7. The ZPE is a 3-space manifestation of electric flux from a physically real, fourth dimension of space. It can be twisted into our 3-space yielding alterations in the space-time metric. It can be tapped as a source, and doing so locally alters gravity, inertia and the pace of time.

I think I can live with number 7, just so long as the tech doesn’t come from greys from Alpha Centauri or secret Nazi projects, just so long as there are no homeopathic, acupuncture or crystal healing miracles involved, just so long as the Zero Point Field isn’t God and our souls don’t transmit to the fourth dimension when we die etc etc etc.
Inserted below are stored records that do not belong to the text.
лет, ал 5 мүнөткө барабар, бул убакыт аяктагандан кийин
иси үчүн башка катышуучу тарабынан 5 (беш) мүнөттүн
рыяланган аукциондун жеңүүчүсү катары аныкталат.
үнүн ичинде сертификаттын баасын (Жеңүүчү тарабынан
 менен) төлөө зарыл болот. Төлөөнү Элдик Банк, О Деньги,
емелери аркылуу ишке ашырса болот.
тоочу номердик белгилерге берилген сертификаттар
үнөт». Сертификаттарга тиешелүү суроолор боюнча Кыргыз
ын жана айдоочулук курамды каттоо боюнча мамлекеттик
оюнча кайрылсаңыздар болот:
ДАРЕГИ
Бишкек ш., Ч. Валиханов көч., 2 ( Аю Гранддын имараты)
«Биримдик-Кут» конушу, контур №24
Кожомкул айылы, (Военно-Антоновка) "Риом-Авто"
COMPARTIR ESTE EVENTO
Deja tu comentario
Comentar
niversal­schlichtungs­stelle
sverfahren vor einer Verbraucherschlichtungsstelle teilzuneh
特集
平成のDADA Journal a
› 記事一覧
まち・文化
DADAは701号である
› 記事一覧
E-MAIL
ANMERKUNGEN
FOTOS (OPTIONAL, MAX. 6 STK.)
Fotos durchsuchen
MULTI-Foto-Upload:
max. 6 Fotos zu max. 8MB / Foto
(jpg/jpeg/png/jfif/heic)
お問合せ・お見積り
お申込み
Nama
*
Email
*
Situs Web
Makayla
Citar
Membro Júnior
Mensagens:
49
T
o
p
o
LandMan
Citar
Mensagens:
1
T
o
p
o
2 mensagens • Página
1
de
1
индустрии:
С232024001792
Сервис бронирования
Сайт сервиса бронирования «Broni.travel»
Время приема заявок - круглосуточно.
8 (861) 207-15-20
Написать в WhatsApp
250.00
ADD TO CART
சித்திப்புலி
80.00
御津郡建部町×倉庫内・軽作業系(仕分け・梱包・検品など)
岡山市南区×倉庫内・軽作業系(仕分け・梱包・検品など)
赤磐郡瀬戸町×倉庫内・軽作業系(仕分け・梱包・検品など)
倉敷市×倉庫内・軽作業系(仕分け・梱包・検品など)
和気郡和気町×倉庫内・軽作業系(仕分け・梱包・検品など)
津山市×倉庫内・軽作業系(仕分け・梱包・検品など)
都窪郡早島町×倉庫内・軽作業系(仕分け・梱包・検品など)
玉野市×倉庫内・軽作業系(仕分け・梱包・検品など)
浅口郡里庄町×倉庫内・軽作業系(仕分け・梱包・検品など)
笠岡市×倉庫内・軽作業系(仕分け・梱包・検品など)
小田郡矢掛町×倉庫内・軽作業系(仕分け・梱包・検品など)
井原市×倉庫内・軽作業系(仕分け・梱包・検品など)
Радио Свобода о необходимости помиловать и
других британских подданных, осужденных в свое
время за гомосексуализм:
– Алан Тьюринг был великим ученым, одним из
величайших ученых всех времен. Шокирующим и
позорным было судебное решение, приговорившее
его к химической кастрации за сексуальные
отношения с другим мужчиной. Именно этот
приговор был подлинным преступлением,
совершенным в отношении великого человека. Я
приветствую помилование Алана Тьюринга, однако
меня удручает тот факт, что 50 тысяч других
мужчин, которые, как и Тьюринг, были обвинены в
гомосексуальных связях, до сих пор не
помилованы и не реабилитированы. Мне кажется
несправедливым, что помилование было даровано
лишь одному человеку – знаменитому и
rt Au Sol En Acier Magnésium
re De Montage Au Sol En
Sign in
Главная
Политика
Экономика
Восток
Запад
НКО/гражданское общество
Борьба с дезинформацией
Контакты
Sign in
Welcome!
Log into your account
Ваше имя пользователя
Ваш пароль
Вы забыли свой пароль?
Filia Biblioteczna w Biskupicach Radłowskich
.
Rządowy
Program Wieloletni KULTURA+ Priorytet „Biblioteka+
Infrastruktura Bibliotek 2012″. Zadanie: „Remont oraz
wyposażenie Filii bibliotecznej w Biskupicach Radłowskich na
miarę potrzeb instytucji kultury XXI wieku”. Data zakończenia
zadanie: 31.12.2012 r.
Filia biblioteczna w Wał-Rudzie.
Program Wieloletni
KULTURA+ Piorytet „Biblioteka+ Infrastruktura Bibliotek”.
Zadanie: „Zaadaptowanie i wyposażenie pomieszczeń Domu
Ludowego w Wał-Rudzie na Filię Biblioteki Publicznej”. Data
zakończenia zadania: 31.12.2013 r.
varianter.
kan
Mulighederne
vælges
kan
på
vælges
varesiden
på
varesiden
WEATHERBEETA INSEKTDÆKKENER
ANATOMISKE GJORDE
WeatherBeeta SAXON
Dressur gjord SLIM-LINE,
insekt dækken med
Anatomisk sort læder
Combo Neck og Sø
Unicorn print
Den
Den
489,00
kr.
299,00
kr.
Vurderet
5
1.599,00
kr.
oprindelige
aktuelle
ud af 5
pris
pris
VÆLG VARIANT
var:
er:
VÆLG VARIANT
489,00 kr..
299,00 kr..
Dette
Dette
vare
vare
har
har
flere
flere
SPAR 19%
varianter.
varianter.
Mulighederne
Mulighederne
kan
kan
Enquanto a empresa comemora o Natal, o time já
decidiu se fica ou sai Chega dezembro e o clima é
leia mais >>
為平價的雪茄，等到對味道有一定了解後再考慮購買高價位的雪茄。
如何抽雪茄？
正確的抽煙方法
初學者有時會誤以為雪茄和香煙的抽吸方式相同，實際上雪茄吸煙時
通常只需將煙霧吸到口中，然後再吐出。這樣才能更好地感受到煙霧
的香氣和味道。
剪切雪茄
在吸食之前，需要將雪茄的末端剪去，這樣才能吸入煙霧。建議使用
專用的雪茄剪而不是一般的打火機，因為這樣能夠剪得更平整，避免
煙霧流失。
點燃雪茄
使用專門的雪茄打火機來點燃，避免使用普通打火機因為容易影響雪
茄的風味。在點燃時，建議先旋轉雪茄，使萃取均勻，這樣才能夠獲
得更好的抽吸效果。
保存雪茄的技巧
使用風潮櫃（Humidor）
Zero Point Energy … or Not?

So, the first book of my new contract is to be called Zero Point. In the past I’ve read fragments about zero point energy and thought it seemed like a good science fictional tool I could employ. My plan was for the title to have a double meaning. Zero point energy would be employed as an inertia-less drive for a space ship, whilst there would also be a link to certain ‘year zero’ events I don’t really want to go into here. I therefore bought some books about zero point energy so as to learn more about the subject.

Oh dear.

I started reading then failed to finish three books on the subject. The impression I get is one of wish fulfilment, of, as one scientist has noted, ‘the modern equivalent of the search for a perpetual motion machine’. There’s plenty of science involved and zero point energy, according to current theories, does exist, but when I start reading about its connection to Chakra points and acupuncture, homeopathy, the soul and the ‘energies that bind us all together’ I start to consider whether the book might better serve as fuel for our stove here. That was one of the books. Another one started rambling on about how zero point energy would solve global warming, whilst another referred to Nazi technology and secret projects on American air force bases, and I put it aside before Area 51 got a mention too.

It seems to me that using zero point energy might be about as daft as having my heroes gunning each other down with lasers powered by cold fusion – also connected to zero point energy.

Now, I know, from the ‘Who Reads My Books?’ stuff here, and other contacts with readers, that an awful lot of you work in proper science-based professions. I know there’s a good chance that one physicist, two biochemists/geneticists and hundreds of high-function IT people will be reading this. I also know that there will be many others who love SF and understand science (the two are inextricably linked) who will be reading this. So tell me, what is your opinion of zero point energy?